Как при этом распорядиться с получеловеком, было решительно непонятно. Работники привыкли к Иону, как к домашнему любимцу, и не хотели с ним расставаться. Они просили капитана зачислить сербина
на довольствие и даже готовы были поделиться собственным пайком, но капитан, при всем желании, не имел полномочий на обзаведение таковым
"сыном полка". Строго говоря, Ион был солдатом вражеской армии, и его, после положенного лечения, надлежало передать военным властям в депо по сбору пленных. Самовольное содержание неприятеля, хотя бы и в частичном виде, представляло собой укрывательство и, пожалуй, измену. Капитан уже начинал сожалеть, что так поспешно ковылял на выручку "оборотня" и не избавил его от лишних страданий, а себя от хлопот.
– Что же тебя, батюшка, не нашли ваши-то после боя? – с досадой спрашивал капитан за вечерним чаем, вернее, за отваром из хвои, который, хотя и не заменял чая, но якобы предотвращал цинготную болезнь.
– Меня нашли, да не подняли, – весело отвечал пленник, сверкая великолепными зубами, для чего-то оставленными ему судьбой.
– Да отчего?
– Мне сказали, что медицинская фура теперь переполнена, но за мною обязательно вернутся, другим разом.
– И что?
– Они вернулись через пятьдесят дней.
– В моем календаре насчитывалось ровно пятьдесят штыков. Как я пришел к выводу, что два дня провел в беспамятстве и начал календарь на третий день, то это было 29 октября.

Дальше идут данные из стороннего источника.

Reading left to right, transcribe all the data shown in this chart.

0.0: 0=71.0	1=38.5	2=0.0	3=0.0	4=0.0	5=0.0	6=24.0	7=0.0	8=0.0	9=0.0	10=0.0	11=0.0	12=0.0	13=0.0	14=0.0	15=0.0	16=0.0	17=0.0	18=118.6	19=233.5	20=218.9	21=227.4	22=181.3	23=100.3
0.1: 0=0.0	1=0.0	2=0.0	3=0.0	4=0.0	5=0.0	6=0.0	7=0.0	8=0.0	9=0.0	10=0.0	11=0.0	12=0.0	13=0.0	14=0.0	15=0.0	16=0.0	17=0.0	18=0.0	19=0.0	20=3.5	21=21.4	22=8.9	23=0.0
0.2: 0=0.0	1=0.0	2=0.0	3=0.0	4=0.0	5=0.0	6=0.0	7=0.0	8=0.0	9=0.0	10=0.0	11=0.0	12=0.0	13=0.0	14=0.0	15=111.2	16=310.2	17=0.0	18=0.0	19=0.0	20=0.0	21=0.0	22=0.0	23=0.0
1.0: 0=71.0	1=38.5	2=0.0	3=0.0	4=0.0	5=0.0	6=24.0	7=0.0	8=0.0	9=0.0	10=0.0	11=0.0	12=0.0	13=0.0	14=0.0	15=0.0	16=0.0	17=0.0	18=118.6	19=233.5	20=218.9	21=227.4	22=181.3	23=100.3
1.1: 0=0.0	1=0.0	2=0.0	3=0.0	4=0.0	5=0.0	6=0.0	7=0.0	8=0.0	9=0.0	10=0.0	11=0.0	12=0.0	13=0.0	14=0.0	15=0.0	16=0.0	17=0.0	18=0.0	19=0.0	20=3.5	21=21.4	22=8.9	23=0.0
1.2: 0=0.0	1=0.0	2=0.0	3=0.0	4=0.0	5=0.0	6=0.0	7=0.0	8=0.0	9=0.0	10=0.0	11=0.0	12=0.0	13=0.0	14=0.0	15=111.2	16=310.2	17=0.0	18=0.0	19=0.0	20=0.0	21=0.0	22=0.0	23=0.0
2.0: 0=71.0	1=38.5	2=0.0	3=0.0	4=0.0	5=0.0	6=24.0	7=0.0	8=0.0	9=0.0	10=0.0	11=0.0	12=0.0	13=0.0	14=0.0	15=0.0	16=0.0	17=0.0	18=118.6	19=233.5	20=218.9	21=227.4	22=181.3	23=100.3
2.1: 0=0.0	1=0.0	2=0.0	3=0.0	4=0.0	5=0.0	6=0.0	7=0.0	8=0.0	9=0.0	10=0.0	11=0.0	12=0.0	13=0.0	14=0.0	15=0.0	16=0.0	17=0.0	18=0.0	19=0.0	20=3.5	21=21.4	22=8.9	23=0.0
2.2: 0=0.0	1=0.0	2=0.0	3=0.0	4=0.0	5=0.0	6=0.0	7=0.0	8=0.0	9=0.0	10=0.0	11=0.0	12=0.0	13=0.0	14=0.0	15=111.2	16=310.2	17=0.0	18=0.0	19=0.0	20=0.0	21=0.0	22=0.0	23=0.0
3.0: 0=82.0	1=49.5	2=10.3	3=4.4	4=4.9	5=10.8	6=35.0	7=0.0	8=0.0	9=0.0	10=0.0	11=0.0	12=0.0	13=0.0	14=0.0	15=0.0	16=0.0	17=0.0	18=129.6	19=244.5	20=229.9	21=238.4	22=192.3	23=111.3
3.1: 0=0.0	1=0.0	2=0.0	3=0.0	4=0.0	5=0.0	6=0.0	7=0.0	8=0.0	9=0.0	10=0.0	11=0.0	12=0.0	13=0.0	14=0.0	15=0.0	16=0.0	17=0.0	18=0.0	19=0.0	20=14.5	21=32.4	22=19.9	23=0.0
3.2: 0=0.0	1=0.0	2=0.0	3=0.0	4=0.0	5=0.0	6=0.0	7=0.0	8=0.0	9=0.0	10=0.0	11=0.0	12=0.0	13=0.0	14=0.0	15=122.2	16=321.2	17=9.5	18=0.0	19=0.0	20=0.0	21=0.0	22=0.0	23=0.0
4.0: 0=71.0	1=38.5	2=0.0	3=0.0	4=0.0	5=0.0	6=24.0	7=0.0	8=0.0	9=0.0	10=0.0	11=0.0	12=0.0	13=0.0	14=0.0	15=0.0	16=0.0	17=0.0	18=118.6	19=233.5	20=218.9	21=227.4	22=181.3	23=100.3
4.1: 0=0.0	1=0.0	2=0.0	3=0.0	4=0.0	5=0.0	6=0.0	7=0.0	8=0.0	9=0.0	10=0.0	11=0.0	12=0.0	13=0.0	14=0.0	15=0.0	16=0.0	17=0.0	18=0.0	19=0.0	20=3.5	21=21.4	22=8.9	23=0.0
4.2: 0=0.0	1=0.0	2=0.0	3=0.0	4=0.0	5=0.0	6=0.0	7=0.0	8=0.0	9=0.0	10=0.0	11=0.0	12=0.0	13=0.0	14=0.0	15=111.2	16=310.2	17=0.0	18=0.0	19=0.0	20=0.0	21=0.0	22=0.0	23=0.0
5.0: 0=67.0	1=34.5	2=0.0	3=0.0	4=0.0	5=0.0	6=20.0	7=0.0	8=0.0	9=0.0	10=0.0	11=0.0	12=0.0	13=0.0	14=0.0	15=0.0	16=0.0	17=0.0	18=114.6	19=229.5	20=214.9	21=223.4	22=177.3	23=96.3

– Семнадцатого по-нашему, – посчитал капитан.
– Разве у вас и календарь какой-то особенный? – Иона так поразило это обстоятельство, что капитану пришлось напомнить тему разговора: про то, как его нашли, но не взяли.
– К тому времени я уже открыл для себя силу животного магнетизма лошадей, помогавшую мне не только заживить мои ужасные раны, но и перенести мороз, – продолжал Ион.
– Позвольте, но наука доказала, что животного магнетизма не существует, – возразил капитан, раскуривая трубку угольком из земляного очага и передавая её собеседнику.
– Я не знаю наверное, как объясняется этот феномен, но я желал бы, чтобы после войны европейские ученые исследовали мой организм и разгадали его загадку, – сказал Ион. – Мои страдания от ран были столь нестерпимы, что я искал облегчения самыми необычайными способами. Я поливал мои раны водой и посыпал их снегом, прикладывал травяные компрессы и даже прижигал их порохом. Временами мне казалось, что боли ослабевают, но они возвращались с утроенной яростью, так что лучше бы я не тревожил свои язвы.
Сколько раз я обещал себе стиснуть зубы и терпеть, пока боль не уляжется сама собой, но забывал о своих обещаниях и ставил на себе новые экспериенции. Однажды мне удалось найти в окрестностях кургана роскошную добычу – живую лошадь с перебитыми задними ногами, которая каким-то чудом избежала волчьих зубов и приползла из оврага. Погоня за лошадью заняла у меня весь день, поскольку оба мы ползли на одних передних конечностях, но все же я догнал её и прикончил, изрезав шею тесаком.